Well, it gives Republicans a shot at holding the district.

In the district restructuring a few years back, DeLay took on some Democrats from neighboring districts because of the perception that he had a stronger hold on his district and didn't need as much of a buffer, while removing the traditionally Democratic areas from the other districts dramatically improved the chances for Republicans in the neighboring districts.

However, it'll be touchy for a Republican to keep that seat. DeLay was already in trouble in this coming election (which, I think, is a big part of why he's stepping down), and the local GOP is going to have a hard time, I think, finding someone who will be moderate enough to pull in Dems and moderate Republicans without alienating DeLay's funding base, which is substantial and really more loyal to him than to the Republican Party itself.

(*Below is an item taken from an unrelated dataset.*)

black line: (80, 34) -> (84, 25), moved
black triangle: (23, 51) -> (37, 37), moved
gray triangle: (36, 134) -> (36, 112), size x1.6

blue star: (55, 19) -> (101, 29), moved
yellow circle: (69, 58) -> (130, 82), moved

I hear the GOP is having a hard time getting Texas Republicans to break cover since the VP started shooting them in the face...

bankboy119 12 years ago

This comment was removed by the site staff for violation of the usage agreement.

badger 12 years ago

Bankboy, don't foist xeno's idiotic ranting about Christians off on the Dems for comparison. Most of the ones I know would just look at him and say, "Hey, man, chill out and get a grip. Hate's not a pretty response, K?"

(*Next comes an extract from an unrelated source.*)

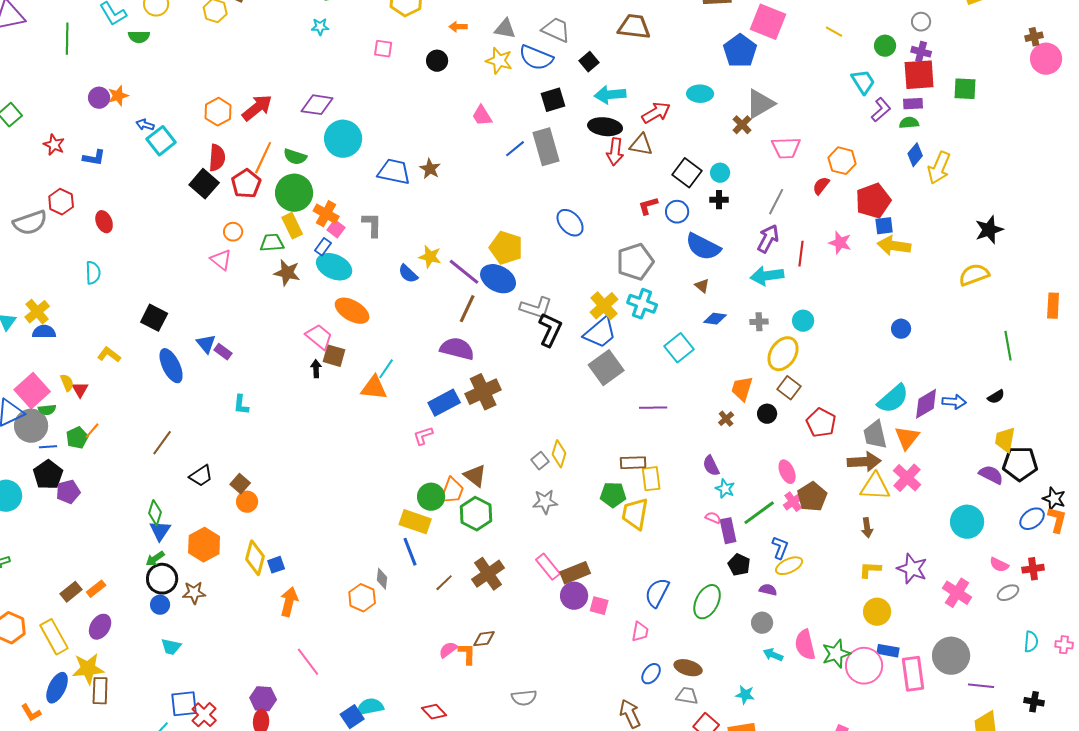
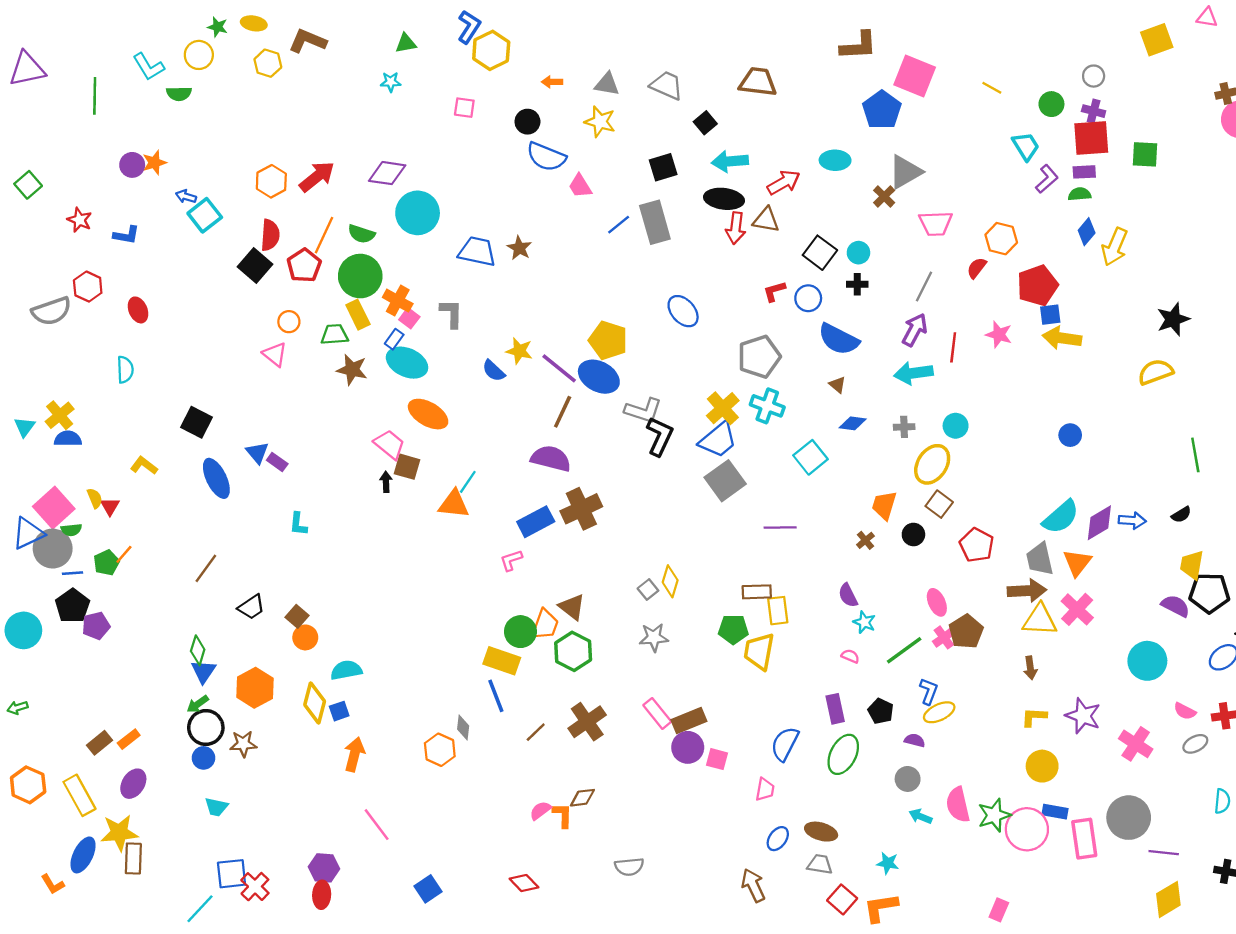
blue semicircle: (536, 58) -> (546, 157), moved
purple rectangle: (728, 531) -> (835, 709), moved
cyan semicircle: (370, 707) -> (346, 670), moved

Fundamentalist atheism is its own little insanity, and no political party deserves to be stuck with it. His foaming hatred of an entire group of people he's never met is well out of step with any facets of the Democratic Party line, because the majority of Dems do try for tolerance.

Xeno, hyperbole rarely convinces people, and frothing hatred much less so. Your issues with Christianity are causing you to be pretty illogical in general. It's just about pathological with you.

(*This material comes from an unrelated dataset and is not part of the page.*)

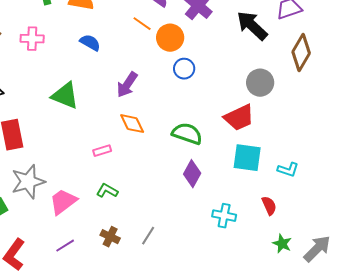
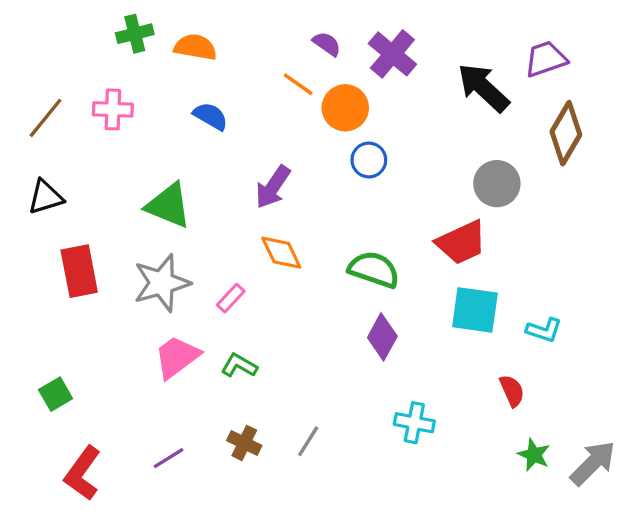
pink rectangle: (102, 151) -> (231, 298), turned -30
gray star: (28, 182) -> (162, 283), moved
pink trapezoid: (63, 202) -> (177, 357), moved
cyan cross: (224, 216) -> (414, 423), moved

You're turning into a sort of reversed-polarity Phred Phelps, there, sparky.

bankboy119 12 years ago

Because I called xeno out on being a bigot my post got removed? Great anti-Christian bias LJW.

bankboy119 12 years ago

What bias is it that I have? I never said I was better than you. You Dems preach tolerance and have none for Christians.

bankboy119 12 years ago

Never said you had to do that and I don't want to control your life. I was calling xeno out on it though.

xenophonschild 12 years ago

bankboy 119: I've said this often, but repetition does not diminish the truth: The old sky-god religions (Christianity, Islam, Judiasm) are obsolete, and do much more harm than good. They are a curse on humankind, a sick joke that just won't go away. The truly sad nuance is that people (badger, who otherwise is an knowledgeable, objective observer) still give their loyalty and "souls" to them.

Even sadder, we are at war with Islam; few understand yet that it is a war to the death, and it is a fight we must win if we, and secular thought, are to survive. I know this sounds apocolyptical and far-fetched, but remember the recent controversy about the Afghan who converted to Christianity, and what his former relgionists wanted to do to him.

All we can do is remain vigilant, and keep the insidious effects of religion out of our lives, and out of public policy.